Friday, September 2, 2011

Brother to a Dragonfly

Will Campbell was a new author to me. A friend had recommended I read this book long ago. In a conversation over dinner at our house one night, he started talking about this fellow preacher whom he had worked with long ago on civil rights issues in the South. This friend made it sound like an every day occurrence to spend time exploring civil rights down there, like it was just what you did. Since I was born in the '60's, my Civil Rights knowledge centers on book learning and my own adult explorations, and less on sitting on someone's back porch devising creative ways to fight discrimination nonviolently amidst some of the thickest KKK lands in the South. Ahem. I knew this book would give me a little more insight but not necessarily how much.

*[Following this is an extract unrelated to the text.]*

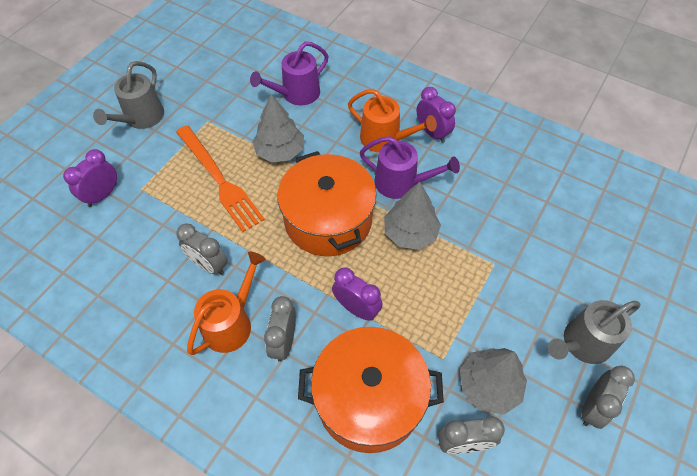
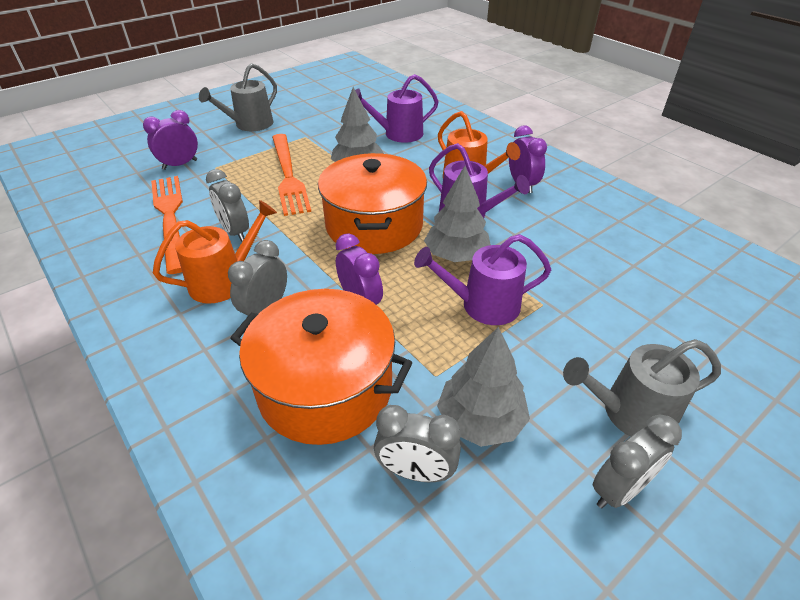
camera: 20 degrees right, 15 degrees down
none -> orange fork [151,176,183,274]
none -> purple watering can [414,234,551,325]

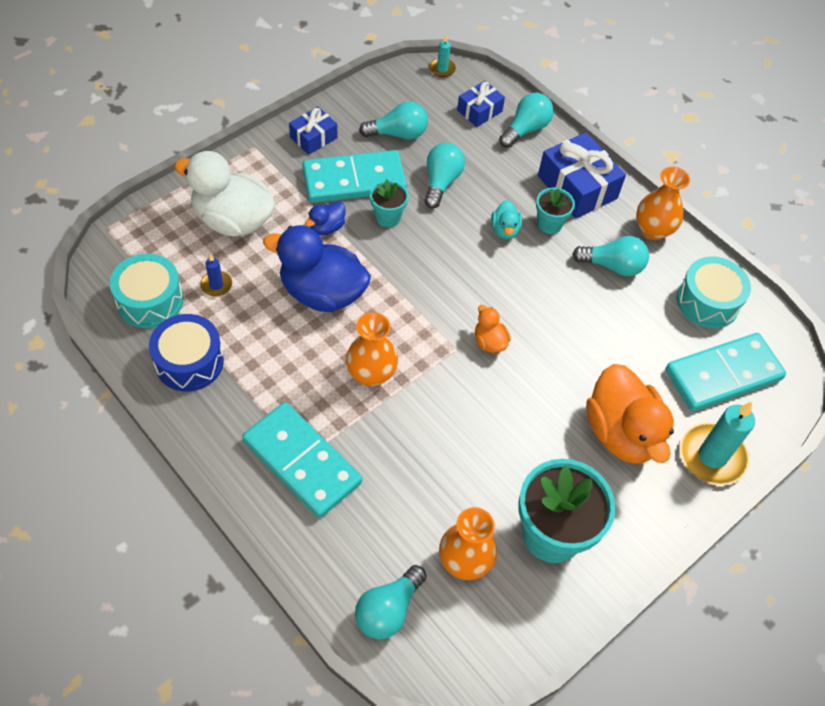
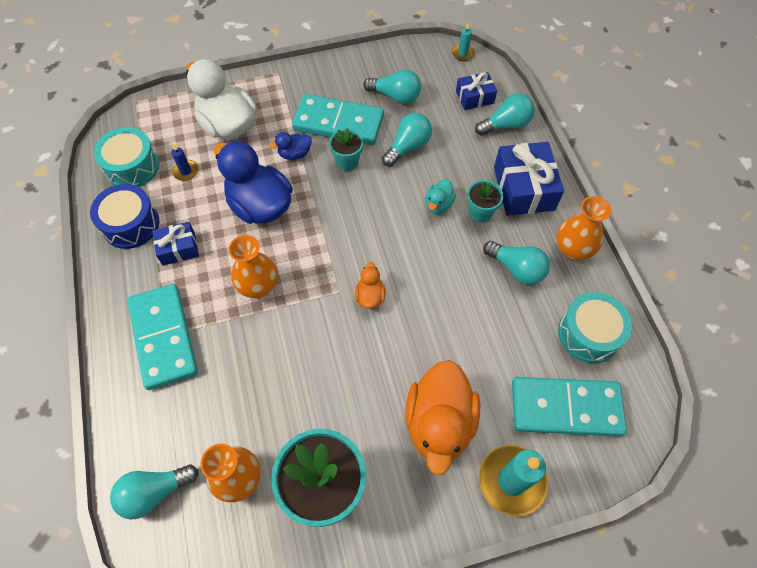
camera: 30 degrees right, 5 degrees up
blue gift [289,107,337,155] -> blue gift moved to [152,222,199,265]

What I appreciated the most about this text is the voice: Campbell's writing sounds just like he is telling the story, from childhood to the death of his brother later in their adult lives. It is through his words that I came to identify the daily swept yard area between the house and the field, the deep, abiding love of a brother, and the trials and actions of a preacher who finds his own way of holding compassion for both the African Americans and the members of the KKK. His story weaves through the young brothers' early lives, when the boys learned about death the natural way of seeing a dead neighbor's body. It ties in transitions, like college and the Civilian Conservation Corp and how he came to identify as a preacher. But to me, it was the subtle truth of social justice that simply lived in Campbell's veins that most held me in the book. The story held me and filled in many missing puzzle pieces of my understanding of the people who lived in that treacherous time.

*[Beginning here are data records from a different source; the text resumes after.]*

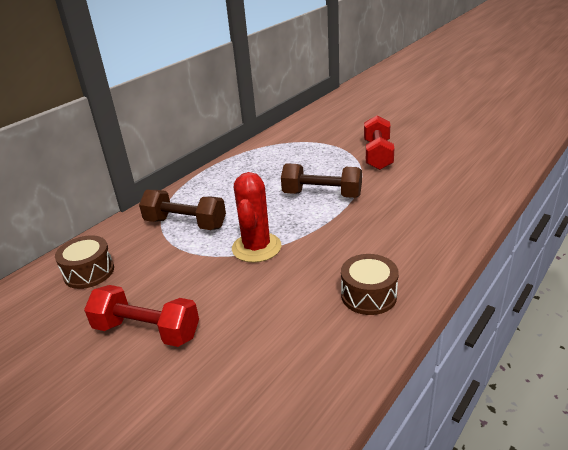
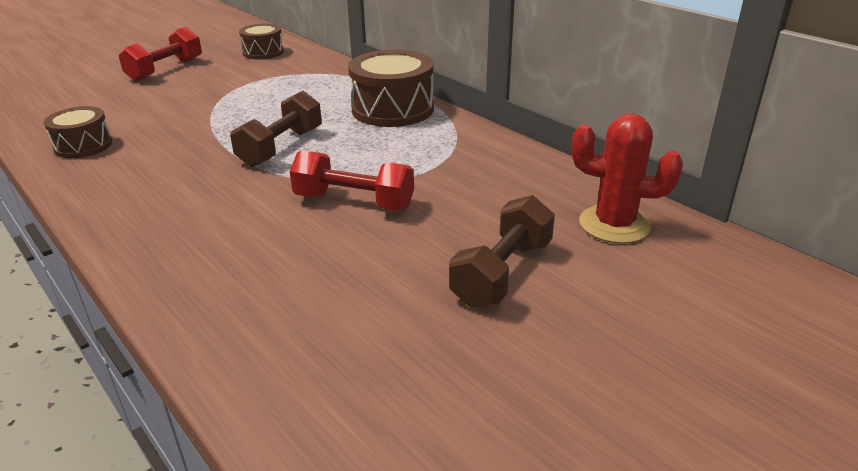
camera: 100 degrees right, 0 degrees up
brown dumbbell [139,190,226,230] -> brown dumbbell moved to [449,195,555,308]
red cactus [232,172,281,263] -> red cactus moved to [572,114,683,244]
none -> brown drum [348,50,434,127]

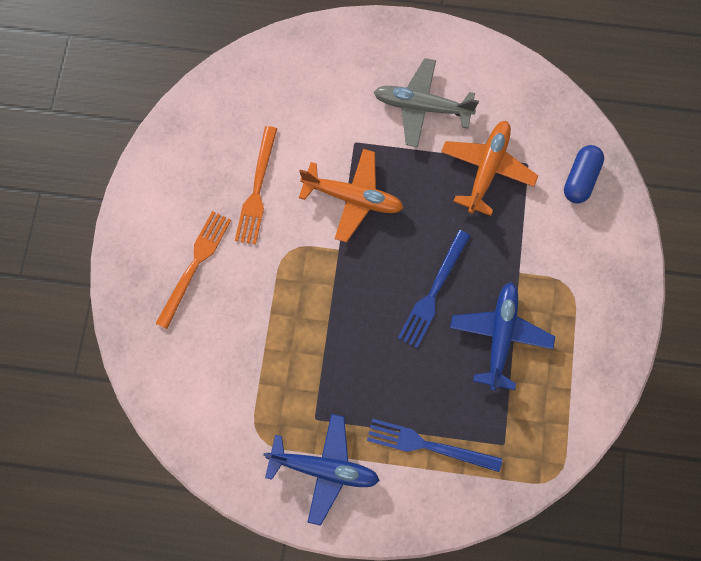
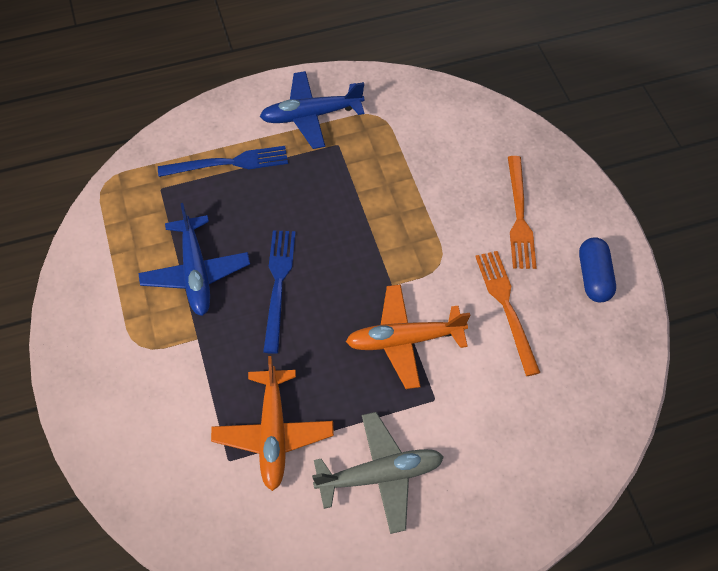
camera: 155 degrees right, 15 degrees down
blue capsule [564,145,604,203] -> blue capsule moved to [579,237,616,302]

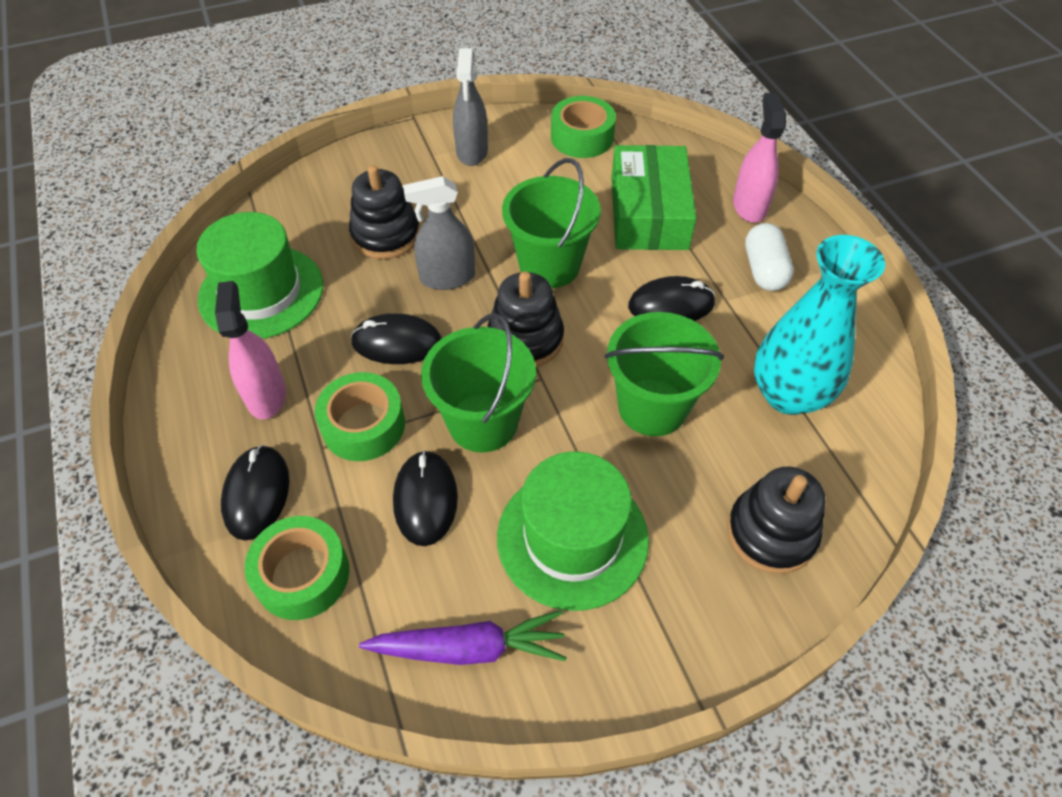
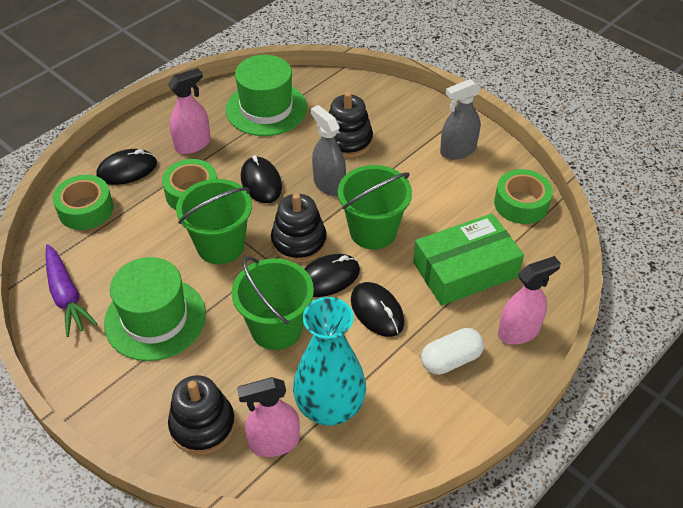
camera: 65 degrees right, 5 degrees down
black mouse [393,450,458,546] -> black mouse moved to [304,254,360,297]
none -> pink spray bottle [237,377,300,457]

Alysa is in the midst of reading The Help. I found it nothing short of ironic and everything if not an opening when she began to read to me a short section of that text. After she finished talking about her amazement of racism as represented in Kathryn Stockett's book, I smiled, moved over next to her with Brother to a Dragonfly and entered the lovely door of book conversation with her. How timely was that!

1 comment:

  1. You are doing your own Book Flight! What a great home version of book club. Thanks for the book ideas. I want to borrow the book when you're done.